Lia Pradal et Camille Tallent, La Grand-Messe, six tirages jet d'encre, 2017.
Plus loin, Stéphane Pencréac'h, peintre installé à Montreuil, immortalise la panenka réalisée par Zidane en finale de la Coupe du monde 2006, face au gardien italien Buffon. Le tableau a la forme et le style d'une fresque médiévale. «C'est un triptyque. Il y a trois éléments: Zidane, Buffon et le ballon, décrit-il. Ce tableau est totalement italien d'une certaine façon. Le religieux n'est pas très éloigné: Zidane est un dieu, Buffon un diable ou un farceur, et le fond de ma toile est constitué des mailles octogonales du filet qui créent un vitrail. Le football est une religion.»
Stéphane Pencréac'h, L'homme le plus cool du monde (Panenka 2006), huile et acrylique sur toie, 2018.
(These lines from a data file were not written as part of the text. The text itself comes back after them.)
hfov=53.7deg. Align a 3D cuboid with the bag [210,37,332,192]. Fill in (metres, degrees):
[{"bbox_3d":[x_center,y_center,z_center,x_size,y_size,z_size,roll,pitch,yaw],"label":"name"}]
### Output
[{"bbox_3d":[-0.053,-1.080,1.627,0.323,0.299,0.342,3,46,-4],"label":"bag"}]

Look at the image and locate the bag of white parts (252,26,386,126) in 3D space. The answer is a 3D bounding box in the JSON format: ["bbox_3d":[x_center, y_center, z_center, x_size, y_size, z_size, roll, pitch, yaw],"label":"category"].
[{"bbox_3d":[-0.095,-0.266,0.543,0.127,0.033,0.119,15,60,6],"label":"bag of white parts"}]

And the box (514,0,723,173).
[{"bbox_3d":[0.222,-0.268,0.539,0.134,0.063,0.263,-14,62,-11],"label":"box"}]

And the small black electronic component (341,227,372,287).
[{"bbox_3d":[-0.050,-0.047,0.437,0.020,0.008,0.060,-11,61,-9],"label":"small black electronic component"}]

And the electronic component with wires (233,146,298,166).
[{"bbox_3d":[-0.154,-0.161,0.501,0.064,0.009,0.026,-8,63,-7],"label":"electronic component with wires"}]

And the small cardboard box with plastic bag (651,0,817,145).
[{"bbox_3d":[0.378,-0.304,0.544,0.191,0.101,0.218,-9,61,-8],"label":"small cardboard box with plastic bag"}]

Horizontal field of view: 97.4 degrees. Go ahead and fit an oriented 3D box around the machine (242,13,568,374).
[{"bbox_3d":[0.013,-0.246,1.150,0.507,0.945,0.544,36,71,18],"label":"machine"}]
Me revoilà à préparer Sciences Po. Au-delà du prêt-à-penser qu'est l'expression «opium du peuple», en quoi le football ressemble-t-il à une religion? Et qu'apporte l'art là-dedans? J'ai longtemps pensé que le football n'était pas comparable à une religion au sens où il n'y a pas tout un pan de la société, comme le clergé, qui contrôle les masses populaires via le ballon rond. On peut être architecte, facteur ou ouvrier et détester le foot: personne ne vous jettera sur le bûcher pour autant, même si vous le criez sur les toits. Que vous soyez français, brésilien, iranien ou chinois. Le plus populaire des sports noue en réalité un rapport plus discret, mais tout aussi asservissant avec la population.
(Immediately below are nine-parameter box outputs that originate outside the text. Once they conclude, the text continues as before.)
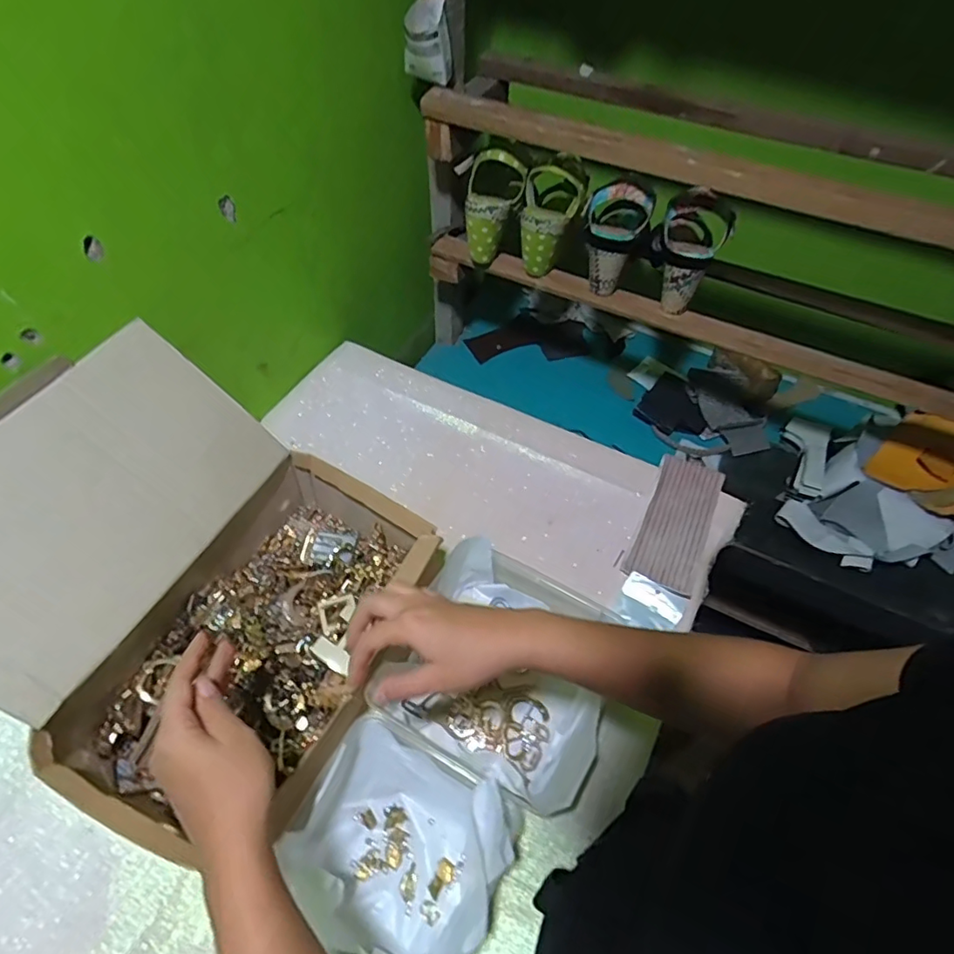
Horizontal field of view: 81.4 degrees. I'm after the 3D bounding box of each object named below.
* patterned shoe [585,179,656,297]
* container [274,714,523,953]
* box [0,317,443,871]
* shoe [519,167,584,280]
[{"bbox_3d":[0.183,-0.320,0.737,0.082,0.128,0.085,12,53,6],"label":"patterned shoe"},{"bbox_3d":[-0.063,0.306,0.448,0.153,0.076,0.151,26,57,16],"label":"container"},{"bbox_3d":[-0.262,0.082,0.501,0.325,0.224,0.330,27,57,17],"label":"box"},{"bbox_3d":[0.098,-0.348,0.757,0.078,0.127,0.075,12,53,6],"label":"shoe"}]

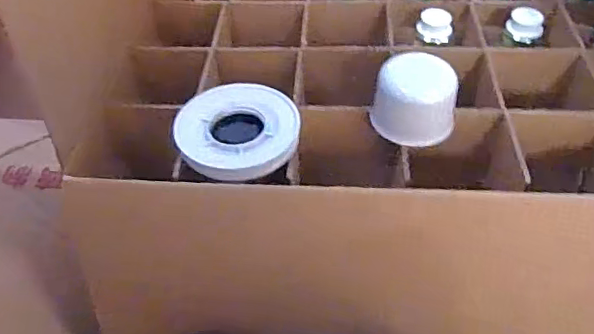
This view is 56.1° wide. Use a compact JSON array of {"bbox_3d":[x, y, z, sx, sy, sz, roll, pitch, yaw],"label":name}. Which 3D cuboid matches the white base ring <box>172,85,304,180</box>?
[{"bbox_3d":[-0.060,-0.038,0.575,0.122,0.031,0.108,0,47,0],"label":"white base ring"}]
L’artiste brésilien Romain Vicari a créé une œuvre d’art en forme d’autel où se mêlent une scène et un char de carnaval. Dessus, des billets de banque éparpillés se mêlent à une structure jaune et transparente qui intègre des logos de football et évoque un vitrail. «J’ai choisi de reprendre ce thème du football au Brésil, et de mettre en lumière les liens qu’il entretient avec deux grands pôles de l’entertainment: le politique et le religieux. Dans de nombreux endroits, la religion et le football prennent la place de l’école», estime-t-il.
Romain Vicari, Rumo ao Hexa!, photomontage de recherche pour l'installation Rumo ao Hexa!, 2018.
«Un lifestyle plus qu’un sport»
C’est dans cet espace de socialisation qu’est l’école, que les valeurs du football, qui ont beaucoup changé entre 1998 et 2018, modèlent des enfants livrés au discours de starification du foot business. Un univers dans lequel l’individu a pris une place de plus en plus croissante sur le collectif et où une vedette comme l’attaquant de l’équipe de France Antoine Griezmann va mettre en scène dans un documentaire d’une cinquantaine de minutes sa décision de prolonger un contrat à beaucoup de zéros.
«Les éducateurs du club de Pantin nous ont dit qu’ils se rendent comptent que l’esprit de partage, même dans une petite structure comme la leur, s’écroule aux dépens de gamins qui parlent moins de leur passion du jeu que de plan de carrière», glisse Keimis Henni, co-commissaire de l’exposition «Par amour du jeu» avec Anna Labouze. Dans un angle du bâtiment, l’artiste Ben Elliot donne vie à ce sport marketing en montant de toute pièce une très réaliste boutique trompe-l’œil où se mêlent des fringues et des équipements de grandes marques.
Ben Elliot Shop.
«Ce qui nous a peut-être le plus marqué dans le montagne de cette exposition, et que montre bien l’œuvre de Ben Elliot, c’est qu’en vingt ans le football est devenu un lifestyle plus qu’un sport. Son processus de starification a suivi l’évolution d’une société qui s’est encore un peu plus individualisée et dans laquelle les individus se mettent en scène», analyse Keimis Henni.
C’est ce que donne à voir l’art contemporain du football, sport devenu religion où Dieu est invoqué à coups de likes plutôt que de buts.
Par amour du jeu 1998-2018
Magasins généraux
1 rue de l'Ancien Canal
93500 Pantin
Exposition du 9 juin au 5 août 2018, tous les jours de 11h à 20h. Entrée libre.
Festival du 9 juin au 15 juillet 2018, du mercredi au dimanche à partir de 11h.